Окно спальни было занавешено плотными тяжелыми шторами темно-красного цвета. Сквозь ткань тщетно пытались пробиться лучи поднимающегося солнца. Лишь красноватое сияние проникало внутрь, заливая комнату мягким, тёплым полумраком. Стало достаточно светло, и я погасил свечу на комоде.
– Доброе утро, родная.
Завязав галстук находу, пересекая комнату, я потянулся к подготовленному серебряному подносу на прикроватной тумбе.
Подняв клош, в нос ударил приятный аромат специй. От пышного омлета потянулся едва различимый в утреннем сумраке пар; рядом три аппетитные полоски зажаренного до хруста бекона. На краю тарелки лежал тост с растаявшим кусочком сливочного масла, а завершали картину небольшая турка с манящим запахом свежезаваренного кофе и пустая чашка. Наша служанка Молли, как всегда, постаралась на славу. Плотный завтрак, приготовленный с любовью. Все, как любит моя жена.
Часы на первом этаже звонко отсчитали семь ударов.
За окном стояла неприятная осенняя погода. Непроглядные серые тучи начали сгущаться, постепенно затягивая небо, от чего в комнате снова становилось темно. Местами накрапывал мерзкий мелкий дождик. Густой туман начал стелиться еще с ночи и, казалось, только набирал густоту.
Я помог жене принять сидячее положение, подложив под ее спину вторую подушку, на которой она удобно устроилась, придерживая рукой порядочно округлившийся живот. Густые золотые локоны, от которых мне всегда так тяжело оторвать свой взгляд, красиво растеклись по ее плечам.
– Ты опять так рано встал, Джон, – без какого-либо укора и с улыбкой на лице произнесла Элиза. Я поставил поднос на ножках перед ней и передал вилку с ножом. – Спасибо.
– Отнюдь, – мягко возразил я. – Сегодня мне удалось поспать на целых тридцать минут больше!
– О-о, – протянула она с еще более широкой улыбкой. – Это действительно что-то новенькое! Но почему не разбудил меня?
– Ну как я мог? Ты же так сладко спала.
После моих слов на ее лице появилась тень грусти.

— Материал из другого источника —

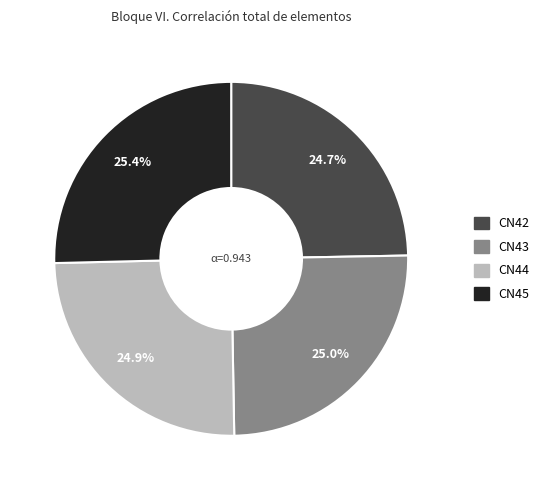

To the nearest percent, what percentage of the pie is CN44?

25%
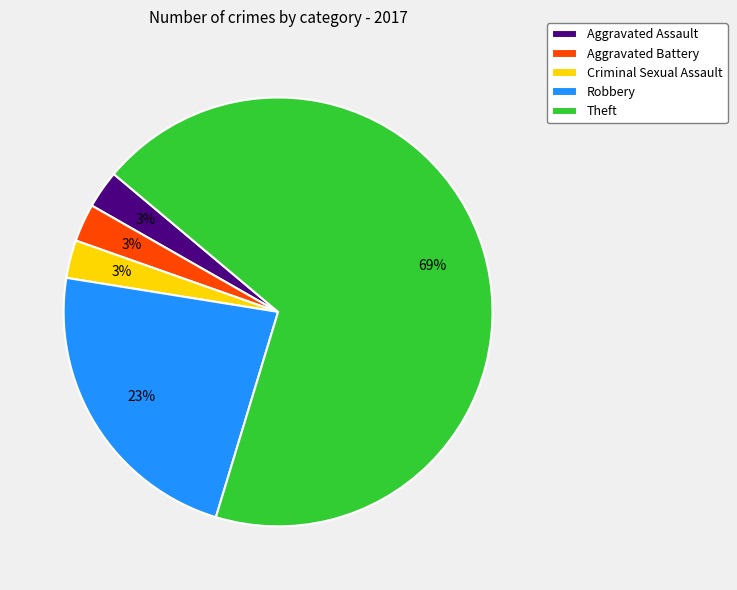

Which slice is the largest?

Theft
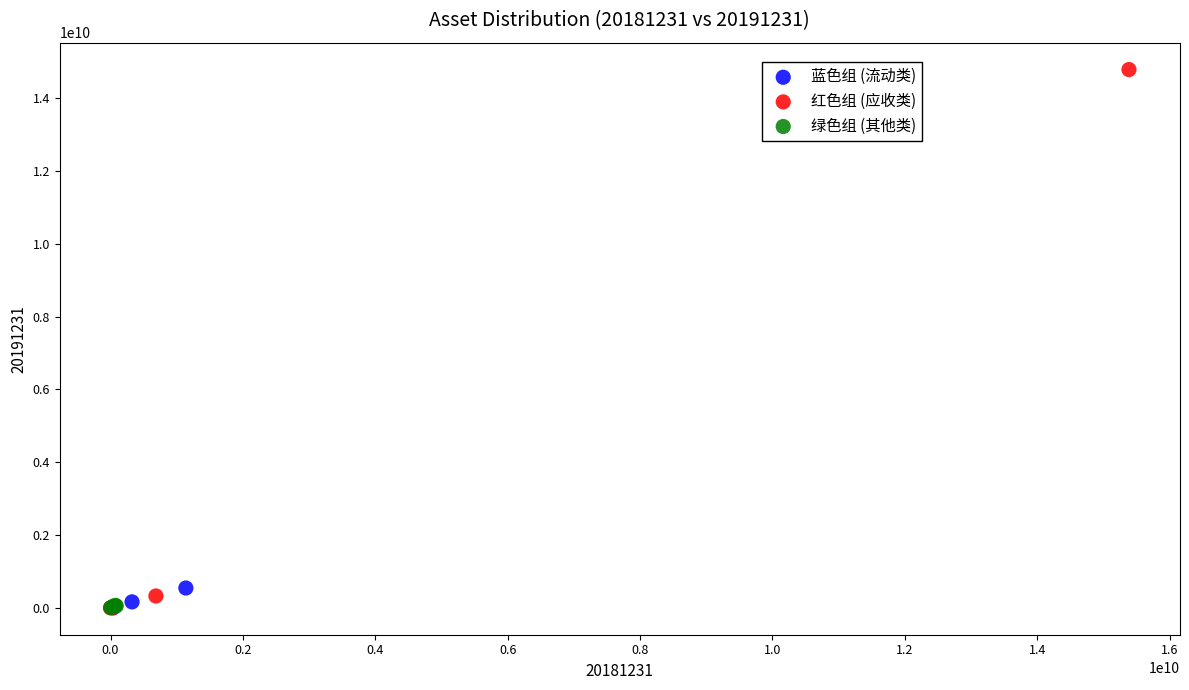

Which series reaches the maximum Y coordinate?

红色组 (应收类)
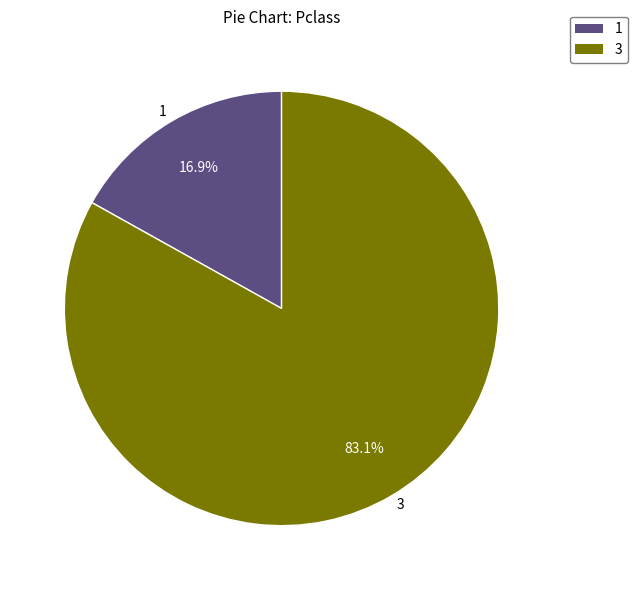

Between 3 and 1, which is larger?

3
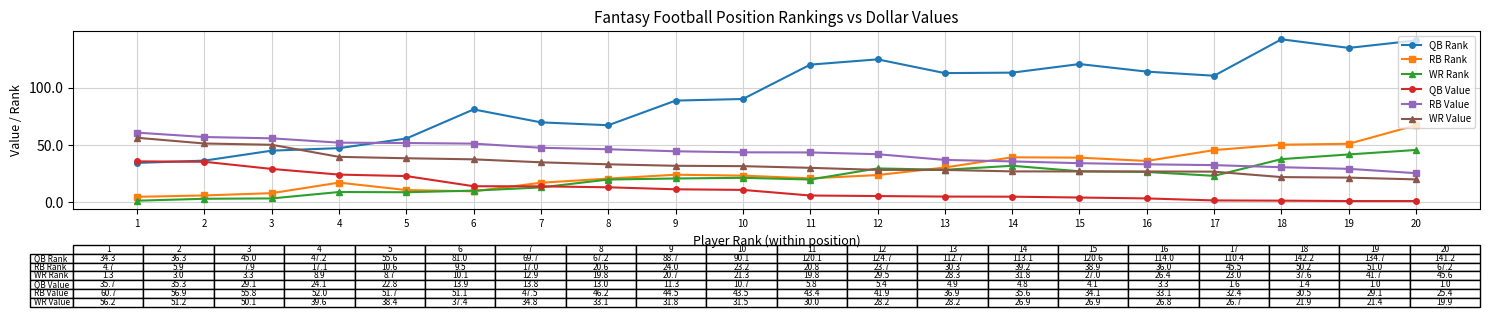

What is the minimum value shown in the chart?

1.0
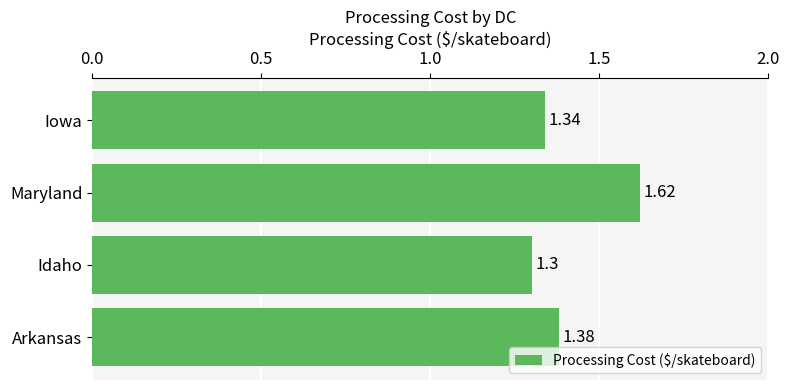

At which label is the value closest to 1?

Idaho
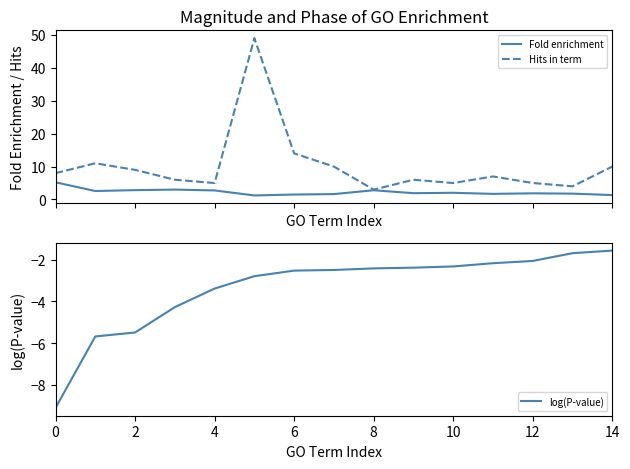

True or false: Hits in term has a value of 5.8 at 14.

False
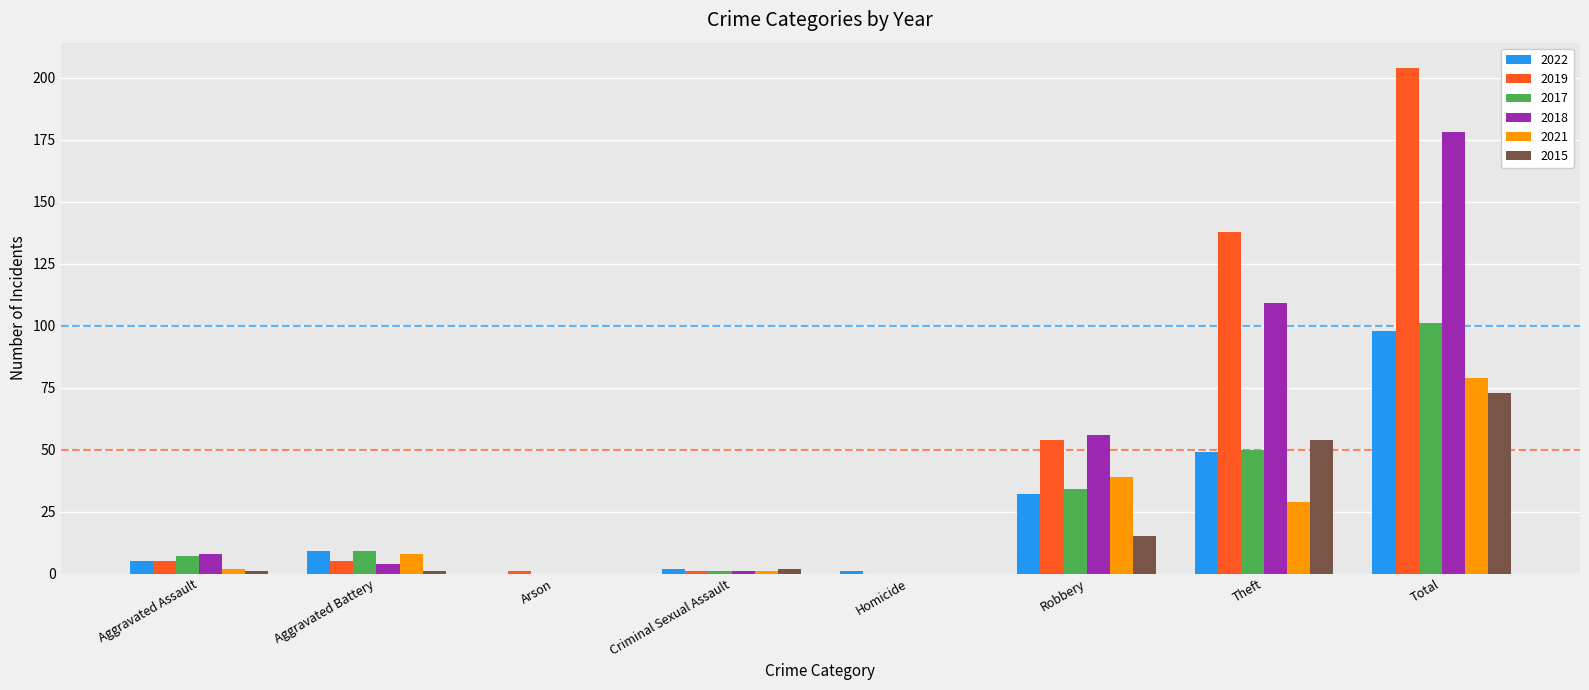

How many values in 2019 are above zero?

7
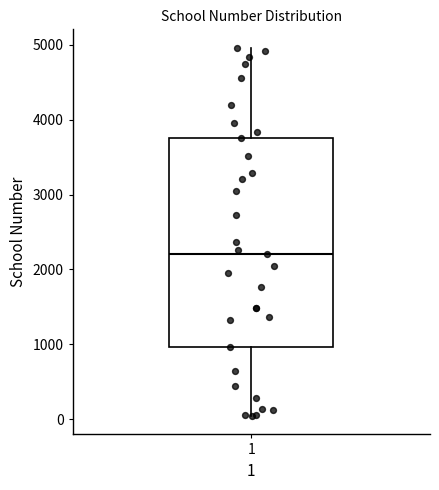

Transcribe this box plot: give where the median line is, the range the box spans, and where the two whiskers end, as read against the y-axis. The values are not printed on the chart, so give them approximately, as read against the axis.

median 2200, box 1000 to 3800, whiskers 0 to 5000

– Что такое? Ничего не болит? – волнение поселилось в груди и я присел рядом.
– Нет, – ее прежний настрой тут же вернулся и я спокойно выдохнул. – Мне просто хочется, чтобы ты побыл со мной чуть дольше обычного. Это твое новое дело совершенно разделило нас. Уходить приходится все раньше, а возвращаться домой все позже. Я очень переживаю за тебя.
Я поднялся и направился к зеркалу, чтобы надеть жилет и проверить ровно ли встал галстук.
– Не стоит так волноваться, ты же помнишь, что сказал тебе доктор? Чего за меня переживать? Кормят сытно, сидим в основном в тепле, решаем головоломки. Все отлично.
– Три бутерброда с ветчиной и плошка супа за весь день – это по-твоему "сытно"? – возмутилась Элиза, уплетая омлет. – А прогулки по местам преступления возле холодных трупов в такую погоду – "в тепле"? Даже зная твою выносливость, Джон, это совсем не "отлично". Я переживаю за твое здоровье.
Я застегнул последнюю пуговицу жилета, поправил воротник рубашки и убрал в карман часы на цепочке.
– Потерпи еще немного, милая. Уже совсем скоро мы раскроем это дело, – попытался заверить я, хотя на самом деле ни о каком раскрытии дела речи еще не шло, но нутро подсказывало мне, что уже вот-вот нам попадется что-то, что решит поставленную задачу. – Мистер Ковальски обещал отпустить меня в месячный отпуск сразу по его закрытию. А там уже родится наш малыш и мы как раз будем проводить время все втроем.
Элиза доела омлет. Я помог налить кофе в ее в чашку, разбавив его сливками. Отхлебнул немного, чтобы проверить, не горячий ли получился напиток и передал в руки жене.